By refusing to call the coup a military coup, the US seemed to be showing some preference for the army’s interim solution. But, at the same time, it was working for some kind of political reconciliation between the warring parties. Which didn’t impress the Brotherhood. While in Pakistan, John Kerry clearly expressed US preference for the military’s removal of President Morsi by calling it an exercise in restoring democracy backed by popular demand.
Still the army was not terribly happy as General Abdel Fattah al-Sisi blasted the US government for its lack of support. And it is even more unhappy now when President Obama has condemned the army’s killing of civilians, and announced the cancellation of a joint military exercise next month; though the $ 1.5 billion annual US aid, much of it for the army, will continue as usual. The fact is that the US can’t afford to cut off the Egyptian army, which is the lynchpin of its strategy of maintaining Israel’s security, an important component of which is the peace treaty between Israel and Egypt.
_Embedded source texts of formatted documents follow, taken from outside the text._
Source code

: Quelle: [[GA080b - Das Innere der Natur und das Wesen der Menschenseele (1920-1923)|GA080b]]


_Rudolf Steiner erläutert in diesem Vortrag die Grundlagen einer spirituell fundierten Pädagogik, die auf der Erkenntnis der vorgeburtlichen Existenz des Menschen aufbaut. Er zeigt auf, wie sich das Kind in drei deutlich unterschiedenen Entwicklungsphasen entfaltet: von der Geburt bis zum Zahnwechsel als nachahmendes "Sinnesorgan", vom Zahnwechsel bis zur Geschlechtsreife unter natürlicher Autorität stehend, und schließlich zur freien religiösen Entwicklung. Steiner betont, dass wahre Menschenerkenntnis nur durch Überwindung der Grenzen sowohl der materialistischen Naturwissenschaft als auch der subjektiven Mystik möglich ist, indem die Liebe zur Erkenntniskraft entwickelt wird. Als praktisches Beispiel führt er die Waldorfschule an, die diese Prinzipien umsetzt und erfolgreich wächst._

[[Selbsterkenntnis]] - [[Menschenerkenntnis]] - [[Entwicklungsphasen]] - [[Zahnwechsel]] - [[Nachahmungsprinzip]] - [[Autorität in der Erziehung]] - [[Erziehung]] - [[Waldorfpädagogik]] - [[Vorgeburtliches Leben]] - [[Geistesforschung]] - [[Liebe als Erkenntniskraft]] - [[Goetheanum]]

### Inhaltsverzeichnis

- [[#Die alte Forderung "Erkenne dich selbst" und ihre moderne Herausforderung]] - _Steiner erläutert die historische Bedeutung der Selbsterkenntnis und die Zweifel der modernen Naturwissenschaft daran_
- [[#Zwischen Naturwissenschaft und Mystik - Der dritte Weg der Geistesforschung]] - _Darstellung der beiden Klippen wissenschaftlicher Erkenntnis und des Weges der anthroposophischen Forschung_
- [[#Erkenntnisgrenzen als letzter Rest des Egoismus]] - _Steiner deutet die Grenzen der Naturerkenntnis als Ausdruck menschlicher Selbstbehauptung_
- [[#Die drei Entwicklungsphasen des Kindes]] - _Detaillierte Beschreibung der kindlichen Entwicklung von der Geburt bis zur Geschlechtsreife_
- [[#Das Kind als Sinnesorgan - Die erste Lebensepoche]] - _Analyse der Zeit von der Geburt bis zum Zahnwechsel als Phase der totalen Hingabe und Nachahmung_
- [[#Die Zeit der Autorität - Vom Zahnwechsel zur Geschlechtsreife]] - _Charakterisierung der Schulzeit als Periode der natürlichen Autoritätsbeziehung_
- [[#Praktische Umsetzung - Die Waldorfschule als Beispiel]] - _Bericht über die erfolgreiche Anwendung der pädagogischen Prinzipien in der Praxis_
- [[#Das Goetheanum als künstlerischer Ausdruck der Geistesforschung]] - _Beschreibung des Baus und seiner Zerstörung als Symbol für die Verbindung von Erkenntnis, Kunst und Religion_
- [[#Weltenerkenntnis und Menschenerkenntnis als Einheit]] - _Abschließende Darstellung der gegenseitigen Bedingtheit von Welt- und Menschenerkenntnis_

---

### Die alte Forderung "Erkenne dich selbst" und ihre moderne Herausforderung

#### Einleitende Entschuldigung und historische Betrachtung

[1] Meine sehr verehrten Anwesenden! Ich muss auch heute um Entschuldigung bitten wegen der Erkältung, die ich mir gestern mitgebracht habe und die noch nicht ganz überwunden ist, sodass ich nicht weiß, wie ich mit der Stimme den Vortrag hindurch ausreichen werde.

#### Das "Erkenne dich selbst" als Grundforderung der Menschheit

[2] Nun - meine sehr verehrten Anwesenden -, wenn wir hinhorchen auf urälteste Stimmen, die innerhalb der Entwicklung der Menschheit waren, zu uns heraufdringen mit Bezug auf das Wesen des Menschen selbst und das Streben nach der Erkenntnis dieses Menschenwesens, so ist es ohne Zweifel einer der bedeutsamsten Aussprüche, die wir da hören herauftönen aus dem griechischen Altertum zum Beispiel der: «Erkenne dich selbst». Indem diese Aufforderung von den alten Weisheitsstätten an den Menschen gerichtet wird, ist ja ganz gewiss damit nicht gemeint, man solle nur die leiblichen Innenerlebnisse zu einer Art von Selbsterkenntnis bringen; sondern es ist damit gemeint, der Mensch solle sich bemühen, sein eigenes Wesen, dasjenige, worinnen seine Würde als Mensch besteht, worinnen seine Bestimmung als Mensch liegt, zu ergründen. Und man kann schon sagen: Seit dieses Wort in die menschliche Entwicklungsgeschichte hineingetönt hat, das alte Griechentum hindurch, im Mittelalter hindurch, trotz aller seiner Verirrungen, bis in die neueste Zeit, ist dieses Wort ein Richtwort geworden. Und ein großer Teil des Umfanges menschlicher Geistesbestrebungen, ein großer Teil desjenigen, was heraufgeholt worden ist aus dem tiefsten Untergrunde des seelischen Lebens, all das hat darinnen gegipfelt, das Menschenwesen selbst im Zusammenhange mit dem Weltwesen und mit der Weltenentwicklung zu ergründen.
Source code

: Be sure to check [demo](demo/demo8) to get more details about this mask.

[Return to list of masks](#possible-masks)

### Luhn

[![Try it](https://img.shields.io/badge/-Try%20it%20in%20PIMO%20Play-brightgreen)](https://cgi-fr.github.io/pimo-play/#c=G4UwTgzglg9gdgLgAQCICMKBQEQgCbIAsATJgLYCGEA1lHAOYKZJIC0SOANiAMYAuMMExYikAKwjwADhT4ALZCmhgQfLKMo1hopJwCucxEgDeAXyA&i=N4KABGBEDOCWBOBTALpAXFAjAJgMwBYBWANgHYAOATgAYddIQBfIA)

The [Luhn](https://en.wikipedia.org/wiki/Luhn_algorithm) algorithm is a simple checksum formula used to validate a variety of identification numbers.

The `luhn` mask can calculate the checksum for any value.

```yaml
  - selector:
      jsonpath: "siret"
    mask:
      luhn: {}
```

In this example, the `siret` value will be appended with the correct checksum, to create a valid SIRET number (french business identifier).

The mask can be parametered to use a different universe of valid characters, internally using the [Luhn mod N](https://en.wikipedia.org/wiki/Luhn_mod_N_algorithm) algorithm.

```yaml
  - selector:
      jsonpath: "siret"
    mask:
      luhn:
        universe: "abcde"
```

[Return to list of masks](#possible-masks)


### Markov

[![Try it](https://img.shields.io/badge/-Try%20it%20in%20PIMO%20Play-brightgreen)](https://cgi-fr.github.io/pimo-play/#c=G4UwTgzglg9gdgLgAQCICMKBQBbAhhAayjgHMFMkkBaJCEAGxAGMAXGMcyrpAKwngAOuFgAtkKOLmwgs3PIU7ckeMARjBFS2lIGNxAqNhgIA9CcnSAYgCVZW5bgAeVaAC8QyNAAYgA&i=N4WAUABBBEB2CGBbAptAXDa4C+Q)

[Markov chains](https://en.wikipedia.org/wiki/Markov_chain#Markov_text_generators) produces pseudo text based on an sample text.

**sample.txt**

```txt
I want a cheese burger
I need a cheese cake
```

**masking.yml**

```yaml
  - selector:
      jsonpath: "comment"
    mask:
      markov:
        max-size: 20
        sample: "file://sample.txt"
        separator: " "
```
All the efforts of the US, European and Arab envoys to mediate and prevent a bloodbath in Egypt having failed, the military let loose its fire power and went on a killing spree. The way things are in Egypt, the country looks like descending into a civil war, like the one in Algeria when that country’s elections in 1992 were annulled by the military to prevent Islamic Salvation Front gaining power. If that happens, it will have catastrophic effects for the entire region.